— 练习 1 —
把下面植物标本采集数据集里的所有行一字不差地抄写一遍。

— 参考短文 —
3.3.2，create方法的资金transfer转移是在创建合约用户账户和这个合约账户之间发生，而call方法的资金转移是在合约的发送方和合约的接收方之间产生。

3.4，TransitionDb（）方法执行完合约，调用st.refundGas()方法计算合约退税，调用evm SSTORE指令 或者evm SUICIDE指令销毁合约十都会产生退税。
3.5，计算合约产生的gas总数，加入到矿工账户，作为矿工收入。

4，回到最开始的ApplyTransaction()方法，根据EVM的执行结果，拼接交易receipt数据，其中receipt.Logs日志数据是EVM执行指令代码的时候产生的，receipt.Bloom根据日志数据建立bloom过滤器。

二，EVM 的虚拟机解析器通过运行合约指令，执行智能合约代码
我们从 3.2.7 执行合约的run()方法入手，它调用了evm.interpreter.Run(contract, input)方法

func (in *Interpreter) Run(contract *Contract, input []byte) (ret []byte, err error) {
    // Increment the call depth which is restricted to 1024
    in.evm.depth++
    defer func() { in.evm.depth-- }()

    // Reset the previous call's return data. It's unimportant to preserve the old buffer
    // as every returning call will return new data anyway.
    in.returnData = nil

    // Don't bother with the execution if there's no code.
    if len(contract.Code) == 0 {
        return nil, nil
    }

    var (
        op    OpCode        // current opcode
        mem   = NewMemory() // bound memory
        stack = newstack()  // local stack
        // For optimisation reason we're using uint64 as the program counter.
        // It's theoretically possible to go above 2^64. The YP defines the PC
        // to be uint256. Practically much less so feasible.
        pc   = uint64(0) // program counter
        cost uint64
        // copies used by tracer
        pcCopy  uint64 // needed for the deferred Tracer
        gasCopy uint64 // for Tracer to log gas remaining before execution
        logged  bool   // deferred Tracer should ignore already logged steps
    )

— 本题数据 —
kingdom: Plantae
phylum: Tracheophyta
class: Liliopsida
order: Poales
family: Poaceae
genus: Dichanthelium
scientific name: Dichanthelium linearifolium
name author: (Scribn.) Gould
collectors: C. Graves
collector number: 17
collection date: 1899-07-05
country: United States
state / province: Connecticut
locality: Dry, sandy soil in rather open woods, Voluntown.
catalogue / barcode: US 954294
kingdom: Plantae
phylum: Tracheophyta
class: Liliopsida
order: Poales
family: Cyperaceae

— 练习 2 —
上面短文里的 Run 函数，在 var 块中声明了哪些变量？请全部列出。

— 答案 1 —
kingdom: Plantae
phylum: Tracheophyta
class: Liliopsida
order: Poales
family: Poaceae
genus: Dichanthelium
scientific name: Dichanthelium linearifolium
name author: (Scribn.) Gould
collectors: C. Graves
collector number: 17
collection date: 1899-07-05
country: United States
state / province: Connecticut
locality: Dry, sandy soil in rather open woods, Voluntown.
catalogue / barcode: US 954294
kingdom: Plantae
phylum: Tracheophyta
class: Liliopsida
order: Poales
family: Cyperaceae

— 答案 2 —
op、mem、stack、pc、cost、pcCopy、gasCopy、logged